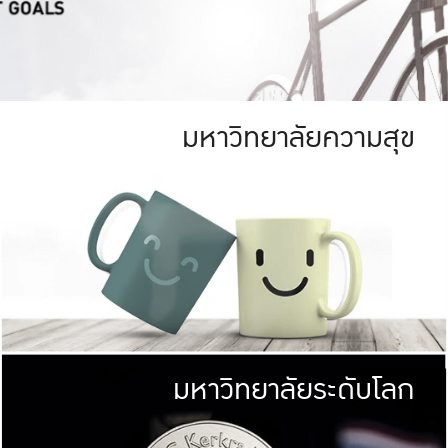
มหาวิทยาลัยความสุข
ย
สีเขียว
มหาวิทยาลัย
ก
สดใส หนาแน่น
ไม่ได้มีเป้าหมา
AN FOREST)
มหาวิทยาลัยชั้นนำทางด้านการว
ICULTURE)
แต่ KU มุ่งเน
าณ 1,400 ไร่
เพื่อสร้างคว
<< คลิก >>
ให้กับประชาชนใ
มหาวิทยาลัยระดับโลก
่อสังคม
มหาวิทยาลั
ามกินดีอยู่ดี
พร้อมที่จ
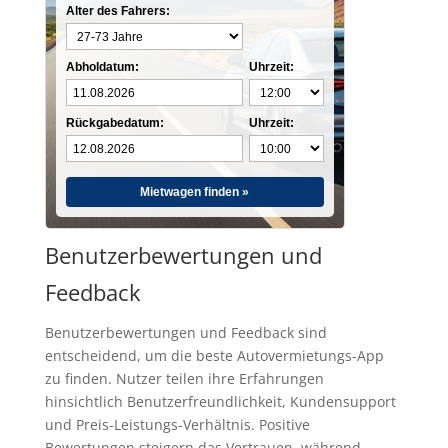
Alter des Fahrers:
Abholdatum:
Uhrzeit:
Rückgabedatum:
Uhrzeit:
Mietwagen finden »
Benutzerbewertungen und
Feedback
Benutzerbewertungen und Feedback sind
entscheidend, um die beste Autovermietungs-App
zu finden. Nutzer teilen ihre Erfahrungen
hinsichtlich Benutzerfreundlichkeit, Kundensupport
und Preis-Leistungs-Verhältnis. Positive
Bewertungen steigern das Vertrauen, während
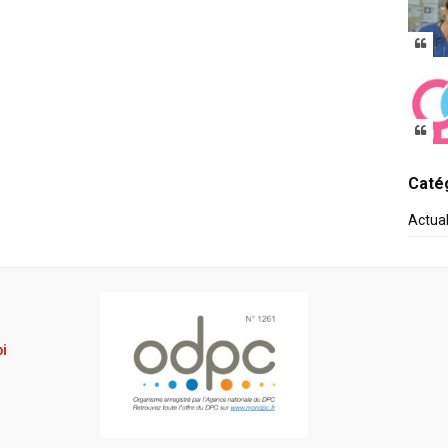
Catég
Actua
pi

===============

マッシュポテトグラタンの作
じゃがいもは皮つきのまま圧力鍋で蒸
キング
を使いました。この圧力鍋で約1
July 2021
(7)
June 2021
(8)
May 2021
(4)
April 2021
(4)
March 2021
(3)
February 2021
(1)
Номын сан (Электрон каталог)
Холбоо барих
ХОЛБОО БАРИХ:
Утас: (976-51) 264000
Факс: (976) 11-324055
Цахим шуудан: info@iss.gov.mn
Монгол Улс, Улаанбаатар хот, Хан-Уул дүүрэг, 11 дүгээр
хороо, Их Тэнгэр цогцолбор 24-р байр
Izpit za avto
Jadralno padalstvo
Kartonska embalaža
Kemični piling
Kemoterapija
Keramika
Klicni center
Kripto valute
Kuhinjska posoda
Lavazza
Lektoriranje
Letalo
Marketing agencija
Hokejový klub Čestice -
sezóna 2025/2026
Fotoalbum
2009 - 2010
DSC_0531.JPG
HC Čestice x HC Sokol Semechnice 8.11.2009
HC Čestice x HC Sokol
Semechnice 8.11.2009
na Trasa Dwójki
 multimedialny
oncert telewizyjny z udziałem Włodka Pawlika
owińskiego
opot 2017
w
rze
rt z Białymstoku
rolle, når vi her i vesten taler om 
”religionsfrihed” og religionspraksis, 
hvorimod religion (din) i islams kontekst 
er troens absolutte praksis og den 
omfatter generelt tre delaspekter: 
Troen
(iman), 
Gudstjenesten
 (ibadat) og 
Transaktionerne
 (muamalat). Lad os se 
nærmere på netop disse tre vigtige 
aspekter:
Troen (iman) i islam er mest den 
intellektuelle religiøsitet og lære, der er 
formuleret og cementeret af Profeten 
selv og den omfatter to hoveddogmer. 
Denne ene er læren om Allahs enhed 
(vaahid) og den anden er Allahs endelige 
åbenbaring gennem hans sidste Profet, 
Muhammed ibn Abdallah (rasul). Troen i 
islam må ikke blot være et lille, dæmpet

===============

» TASK TO CARRY OUT
Extract exactly and only the lines above from the line containing "sezóna 2025/2026" through the line containing "åbenbaring gennem hans", both end lines included.

» RESULT BELOW
sezóna 2025/2026
Fotoalbum
2009 - 2010
DSC_0531.JPG
HC Čestice x HC Sokol Semechnice 8.11.2009
HC Čestice x HC Sokol
Semechnice 8.11.2009
na Trasa Dwójki
 multimedialny
oncert telewizyjny z udziałem Włodka Pawlika
owińskiego
opot 2017
w
rze
rt z Białymstoku
rolle, når vi her i vesten taler om 
”religionsfrihed” og religionspraksis, 
hvorimod religion (din) i islams kontekst 
er troens absolutte praksis og den 
omfatter generelt tre delaspekter: 
Troen
(iman), 
Gudstjenesten
 (ibadat) og 
Transaktionerne
 (muamalat). Lad os se 
nærmere på netop disse tre vigtige 
aspekter:
Troen (iman) i islam er mest den 
intellektuelle religiøsitet og lære, der er 
formuleret og cementeret af Profeten 
selv og den omfatter to hoveddogmer. 
Denne ene er læren om Allahs enhed 
(vaahid) og den anden er Allahs endelige 
åbenbaring gennem hans sidste Profet, 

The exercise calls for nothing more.